On 01.04.26 15:12, Andrea Righi wrote:
> On Wed, Apr 01, 2026 at 02:42:34PM +0200, Andrea Righi wrote:
>> On Wed, Apr 01, 2026 at 02:08:27PM +0200, Vincent Guittot wrote:
>>> On Wed, 1 Apr 2026 at 13:57, Dietmar Eggemann <dietmar.eggemann@xxxxxxx> wrote:
>>>>
>>>> On 31.03.26 11:04, Andrea Righi wrote:
>>>>> Hi Dietmar,
>>>>>
>>>>> On Tue, Mar 31, 2026 at 12:30:55AM +0200, Dietmar Eggemann wrote:
>>>>>> Hi Andrea,
>>>>>>
>>>>>> On 26.03.26 16:02, Andrea Righi wrote:

[...]

> Just finished running some tests with DCPerf MediaWiki on Vera as well
> (sorry, it took a while, I did mutliple runs to rule out potential flukes):
>
> +---------------------------------+--------+--------+--------+--------+
> | Configuration | rps | p50 | p95 | p99 |

Just to make sure: rps -> "Wrk RPS" and pXX -> "Nginx PXX time" in
run_details.json ?

> +---------------------------------+--------+--------+--------+--------+
> | NO ASYM + SIS_UTIL | 8113 | 0.067 | 0.184 | 0.225 |
> | NO ASYM + NO_SIS_UTIL | 8093 | 0.068 | 0.184 | 0.223 |

Thanks for the test results! Ok, so SIS_UTIL doesn't seem to play a role
here. This workload should have #runnable tasks > #CPUs.

Still trying to grasp why 'sic() + smt' is better than 'sis() + smt' for
NVBLAS?

There is a subtle differences in the start cpu for iterating:

sis(): for_each_cpu_wrap(cpu, cpus, target + 1)
^^^
sic(): for_each_cpu_wrap(cpu, cpus, target)

Not sure if this makes all the difference?

> | | | | | |
> | ASYM + SMT + SIS_UTIL | 8129 | 0.076 | 0.149 | 0.188 |
> | ASYM + SMT + NO_SIS_UTIL | 8138 | 0.076 | 0.148 | 0.186 |

This should be the same, right? SIS_UTIL is only for sis() so when using
sic() this shouldn't differ.
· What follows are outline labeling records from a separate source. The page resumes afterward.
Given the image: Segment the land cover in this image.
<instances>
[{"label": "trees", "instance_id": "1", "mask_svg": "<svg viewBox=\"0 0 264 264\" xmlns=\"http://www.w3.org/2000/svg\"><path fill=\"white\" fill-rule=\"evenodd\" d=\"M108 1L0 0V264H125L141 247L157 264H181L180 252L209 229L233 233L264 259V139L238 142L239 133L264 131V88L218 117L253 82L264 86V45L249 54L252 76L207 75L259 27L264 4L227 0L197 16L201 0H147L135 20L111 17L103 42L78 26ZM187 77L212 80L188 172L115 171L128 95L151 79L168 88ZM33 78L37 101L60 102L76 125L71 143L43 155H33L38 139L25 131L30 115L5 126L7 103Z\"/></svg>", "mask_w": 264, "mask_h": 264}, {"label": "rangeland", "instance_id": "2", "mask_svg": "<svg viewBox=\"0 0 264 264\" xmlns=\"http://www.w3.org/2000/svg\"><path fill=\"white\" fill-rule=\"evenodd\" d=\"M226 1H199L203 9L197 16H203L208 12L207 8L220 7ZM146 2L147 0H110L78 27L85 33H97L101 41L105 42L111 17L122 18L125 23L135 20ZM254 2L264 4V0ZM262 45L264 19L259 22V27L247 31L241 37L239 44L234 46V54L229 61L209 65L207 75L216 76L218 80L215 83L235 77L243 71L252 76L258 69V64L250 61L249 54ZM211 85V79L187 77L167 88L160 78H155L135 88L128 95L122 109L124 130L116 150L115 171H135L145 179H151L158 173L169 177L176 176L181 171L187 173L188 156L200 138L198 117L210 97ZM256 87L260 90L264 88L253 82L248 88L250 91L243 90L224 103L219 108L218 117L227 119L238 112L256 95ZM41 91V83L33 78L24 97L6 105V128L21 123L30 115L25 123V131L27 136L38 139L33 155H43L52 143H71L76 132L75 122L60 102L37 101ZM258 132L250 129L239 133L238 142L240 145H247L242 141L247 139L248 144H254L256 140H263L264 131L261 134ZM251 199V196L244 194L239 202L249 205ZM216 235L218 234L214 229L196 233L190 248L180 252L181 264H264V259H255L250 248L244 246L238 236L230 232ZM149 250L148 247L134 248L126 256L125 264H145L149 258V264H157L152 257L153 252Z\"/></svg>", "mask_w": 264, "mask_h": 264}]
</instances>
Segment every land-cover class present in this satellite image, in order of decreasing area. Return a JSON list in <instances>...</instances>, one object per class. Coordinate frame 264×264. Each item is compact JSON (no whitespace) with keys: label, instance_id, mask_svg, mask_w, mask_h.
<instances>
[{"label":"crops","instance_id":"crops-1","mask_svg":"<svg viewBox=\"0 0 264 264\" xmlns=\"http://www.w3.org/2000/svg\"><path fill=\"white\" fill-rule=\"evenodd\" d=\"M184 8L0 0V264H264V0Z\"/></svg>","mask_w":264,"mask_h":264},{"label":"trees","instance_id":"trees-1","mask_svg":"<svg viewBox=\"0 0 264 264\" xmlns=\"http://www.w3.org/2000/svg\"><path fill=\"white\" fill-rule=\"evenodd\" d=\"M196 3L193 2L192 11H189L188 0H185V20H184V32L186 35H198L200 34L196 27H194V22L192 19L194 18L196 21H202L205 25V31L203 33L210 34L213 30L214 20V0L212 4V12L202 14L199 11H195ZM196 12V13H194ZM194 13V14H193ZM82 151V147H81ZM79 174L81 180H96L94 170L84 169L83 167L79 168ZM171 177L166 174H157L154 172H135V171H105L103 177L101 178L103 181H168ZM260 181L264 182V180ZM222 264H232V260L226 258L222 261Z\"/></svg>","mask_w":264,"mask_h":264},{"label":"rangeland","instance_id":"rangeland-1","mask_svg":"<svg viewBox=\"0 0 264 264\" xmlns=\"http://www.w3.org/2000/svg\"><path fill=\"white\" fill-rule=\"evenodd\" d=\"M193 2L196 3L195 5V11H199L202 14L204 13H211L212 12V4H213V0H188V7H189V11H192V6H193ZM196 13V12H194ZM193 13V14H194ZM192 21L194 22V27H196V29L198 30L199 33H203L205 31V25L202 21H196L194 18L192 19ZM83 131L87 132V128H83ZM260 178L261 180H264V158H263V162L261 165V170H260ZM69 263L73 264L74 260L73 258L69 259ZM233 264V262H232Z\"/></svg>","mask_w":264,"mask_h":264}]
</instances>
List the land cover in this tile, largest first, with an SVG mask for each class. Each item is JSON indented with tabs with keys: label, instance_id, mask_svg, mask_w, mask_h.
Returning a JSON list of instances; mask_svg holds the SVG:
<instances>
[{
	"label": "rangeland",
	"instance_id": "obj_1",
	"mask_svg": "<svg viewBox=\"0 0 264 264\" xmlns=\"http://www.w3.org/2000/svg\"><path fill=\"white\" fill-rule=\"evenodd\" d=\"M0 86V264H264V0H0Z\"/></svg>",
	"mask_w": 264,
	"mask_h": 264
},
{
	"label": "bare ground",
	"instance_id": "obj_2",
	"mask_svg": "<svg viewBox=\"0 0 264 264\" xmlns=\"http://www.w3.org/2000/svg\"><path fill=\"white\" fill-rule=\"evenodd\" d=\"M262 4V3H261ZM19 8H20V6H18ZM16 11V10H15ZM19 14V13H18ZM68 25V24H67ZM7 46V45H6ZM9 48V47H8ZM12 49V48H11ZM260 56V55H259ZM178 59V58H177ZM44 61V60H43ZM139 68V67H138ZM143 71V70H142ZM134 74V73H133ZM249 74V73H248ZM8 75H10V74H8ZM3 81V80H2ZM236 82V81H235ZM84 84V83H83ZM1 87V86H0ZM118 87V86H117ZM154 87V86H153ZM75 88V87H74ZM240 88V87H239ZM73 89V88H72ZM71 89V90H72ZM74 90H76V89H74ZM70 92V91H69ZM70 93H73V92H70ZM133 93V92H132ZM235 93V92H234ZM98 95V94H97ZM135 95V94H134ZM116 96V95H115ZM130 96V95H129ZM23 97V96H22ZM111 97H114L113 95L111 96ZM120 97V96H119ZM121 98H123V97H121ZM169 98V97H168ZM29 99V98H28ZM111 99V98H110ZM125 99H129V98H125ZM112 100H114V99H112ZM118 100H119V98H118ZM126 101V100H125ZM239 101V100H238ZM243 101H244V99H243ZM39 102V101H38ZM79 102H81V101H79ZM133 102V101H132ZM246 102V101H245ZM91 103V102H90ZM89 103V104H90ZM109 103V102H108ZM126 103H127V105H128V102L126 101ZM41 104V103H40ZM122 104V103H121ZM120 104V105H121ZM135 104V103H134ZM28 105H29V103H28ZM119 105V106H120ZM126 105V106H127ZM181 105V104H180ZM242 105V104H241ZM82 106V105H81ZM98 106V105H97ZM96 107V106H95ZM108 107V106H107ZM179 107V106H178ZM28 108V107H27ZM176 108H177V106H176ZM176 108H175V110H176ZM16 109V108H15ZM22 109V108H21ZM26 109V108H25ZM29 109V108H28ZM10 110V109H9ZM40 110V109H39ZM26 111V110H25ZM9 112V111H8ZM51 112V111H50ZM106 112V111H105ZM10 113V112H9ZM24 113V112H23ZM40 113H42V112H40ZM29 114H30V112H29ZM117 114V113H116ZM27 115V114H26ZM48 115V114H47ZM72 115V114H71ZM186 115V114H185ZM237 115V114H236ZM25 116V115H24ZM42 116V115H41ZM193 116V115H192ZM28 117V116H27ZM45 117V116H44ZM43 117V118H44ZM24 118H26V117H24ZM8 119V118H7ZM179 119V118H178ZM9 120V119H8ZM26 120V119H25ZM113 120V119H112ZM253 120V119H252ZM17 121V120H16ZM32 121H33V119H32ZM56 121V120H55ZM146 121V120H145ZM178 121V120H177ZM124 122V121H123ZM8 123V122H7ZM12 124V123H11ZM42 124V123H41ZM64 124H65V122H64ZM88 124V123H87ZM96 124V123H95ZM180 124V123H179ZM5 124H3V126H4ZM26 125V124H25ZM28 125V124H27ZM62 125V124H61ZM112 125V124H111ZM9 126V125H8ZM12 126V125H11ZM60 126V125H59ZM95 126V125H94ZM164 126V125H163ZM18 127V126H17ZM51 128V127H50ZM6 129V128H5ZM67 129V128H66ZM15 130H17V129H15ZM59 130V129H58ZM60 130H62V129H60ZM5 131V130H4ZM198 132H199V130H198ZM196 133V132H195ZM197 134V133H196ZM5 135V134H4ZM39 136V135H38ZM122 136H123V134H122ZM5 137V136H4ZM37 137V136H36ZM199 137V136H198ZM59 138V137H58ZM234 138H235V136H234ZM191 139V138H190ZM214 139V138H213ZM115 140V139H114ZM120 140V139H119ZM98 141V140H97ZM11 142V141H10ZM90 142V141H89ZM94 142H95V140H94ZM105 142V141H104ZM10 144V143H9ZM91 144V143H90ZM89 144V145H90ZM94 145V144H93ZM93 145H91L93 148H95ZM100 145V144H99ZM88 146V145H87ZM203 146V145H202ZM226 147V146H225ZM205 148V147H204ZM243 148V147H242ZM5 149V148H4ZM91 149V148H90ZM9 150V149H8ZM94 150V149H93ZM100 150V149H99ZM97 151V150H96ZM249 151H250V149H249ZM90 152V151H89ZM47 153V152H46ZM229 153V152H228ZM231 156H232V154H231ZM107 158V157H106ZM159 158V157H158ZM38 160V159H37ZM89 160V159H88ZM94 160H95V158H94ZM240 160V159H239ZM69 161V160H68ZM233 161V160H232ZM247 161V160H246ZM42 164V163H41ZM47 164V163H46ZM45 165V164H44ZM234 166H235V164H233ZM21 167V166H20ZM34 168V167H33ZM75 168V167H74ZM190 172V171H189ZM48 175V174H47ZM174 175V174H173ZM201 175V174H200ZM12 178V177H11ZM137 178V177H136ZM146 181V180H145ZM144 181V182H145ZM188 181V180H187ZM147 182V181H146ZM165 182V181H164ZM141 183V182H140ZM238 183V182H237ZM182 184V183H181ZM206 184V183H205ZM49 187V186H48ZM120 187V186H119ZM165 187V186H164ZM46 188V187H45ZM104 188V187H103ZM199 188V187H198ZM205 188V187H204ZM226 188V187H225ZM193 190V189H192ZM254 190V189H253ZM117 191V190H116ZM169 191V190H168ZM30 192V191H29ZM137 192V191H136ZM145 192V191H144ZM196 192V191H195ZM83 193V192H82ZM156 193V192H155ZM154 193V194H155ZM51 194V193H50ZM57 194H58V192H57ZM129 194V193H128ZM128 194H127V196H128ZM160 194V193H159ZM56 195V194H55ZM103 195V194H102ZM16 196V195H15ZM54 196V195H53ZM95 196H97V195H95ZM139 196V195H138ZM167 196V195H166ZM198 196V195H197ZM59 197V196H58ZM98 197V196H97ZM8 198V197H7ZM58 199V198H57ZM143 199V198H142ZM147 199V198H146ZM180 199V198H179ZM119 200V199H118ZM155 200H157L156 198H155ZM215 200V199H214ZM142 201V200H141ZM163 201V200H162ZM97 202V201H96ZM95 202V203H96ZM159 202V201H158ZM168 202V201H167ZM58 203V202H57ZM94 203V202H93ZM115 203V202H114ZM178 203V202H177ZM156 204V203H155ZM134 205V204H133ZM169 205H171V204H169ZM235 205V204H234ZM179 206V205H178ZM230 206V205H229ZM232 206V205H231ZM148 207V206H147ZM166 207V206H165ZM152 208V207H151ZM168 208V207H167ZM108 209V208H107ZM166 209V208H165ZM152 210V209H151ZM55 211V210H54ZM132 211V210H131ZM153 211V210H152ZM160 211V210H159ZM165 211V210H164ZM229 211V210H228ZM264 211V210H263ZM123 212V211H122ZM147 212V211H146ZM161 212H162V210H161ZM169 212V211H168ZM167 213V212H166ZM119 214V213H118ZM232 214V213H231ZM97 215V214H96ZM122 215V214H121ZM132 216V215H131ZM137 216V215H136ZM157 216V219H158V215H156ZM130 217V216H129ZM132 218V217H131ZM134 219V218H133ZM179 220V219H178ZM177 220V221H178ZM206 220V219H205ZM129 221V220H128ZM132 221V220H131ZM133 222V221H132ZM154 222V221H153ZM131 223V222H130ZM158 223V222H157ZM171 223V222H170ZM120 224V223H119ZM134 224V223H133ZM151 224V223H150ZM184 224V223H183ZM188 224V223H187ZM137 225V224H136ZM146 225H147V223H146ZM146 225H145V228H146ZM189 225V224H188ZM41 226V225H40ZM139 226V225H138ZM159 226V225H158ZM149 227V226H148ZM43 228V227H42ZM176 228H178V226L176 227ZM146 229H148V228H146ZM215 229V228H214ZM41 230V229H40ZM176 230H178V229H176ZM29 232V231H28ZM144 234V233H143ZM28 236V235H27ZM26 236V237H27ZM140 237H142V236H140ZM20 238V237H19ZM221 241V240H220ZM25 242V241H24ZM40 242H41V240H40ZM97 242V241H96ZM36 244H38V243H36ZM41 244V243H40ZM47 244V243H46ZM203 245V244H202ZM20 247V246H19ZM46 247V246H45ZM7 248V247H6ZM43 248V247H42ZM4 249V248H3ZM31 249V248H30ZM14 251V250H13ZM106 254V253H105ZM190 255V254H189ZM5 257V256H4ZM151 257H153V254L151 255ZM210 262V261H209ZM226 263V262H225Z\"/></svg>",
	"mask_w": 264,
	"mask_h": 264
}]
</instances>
Or did you code SIS_UTIL into sic()?

> | | | | | |
> | ASYM + ILB SMT + SIS_UTIL | 8189 | 0.075 | 0.150 | 0.189 |
> | ASYM + SMT + ILB SMT + SIS_UTIL | 8185 | 0.076 | 0.151 | 0.190 |
> +---------------------------------+--------+--------+--------+--------+

So with '#tasks > #CPUs' smt doesn't make a difference.

> Looking at the data:
> - SIS_UTIL doesn't seem relevant in this case (differences are within
> error range),
> - ASYM_CPU_CAPACITY seems to provide a small throughput gain, but it seems
> more beneficial for tail latency reduction,
> - the ILB SMT patch seems to slightly improve throughput, but the biggest
> benefit is still coming from ASYM_CPU_CAPACITY.

> Overall, also in this case it seems beneficial to use ASYM_CPU_CAPACITY
> rather than equalizing the capacities.
>
> That said, I'm still not sure why ASYM is helping. The frequency asymmetry

OK, I still would be more comfortable with this when I would now why
this is :-)

> is really small (~2%), so the latency improvements are unlikely to come
> from prioritizing the faster cores, as that should mainly affect throughput
> rather than tail latency and likely to a smaller extent.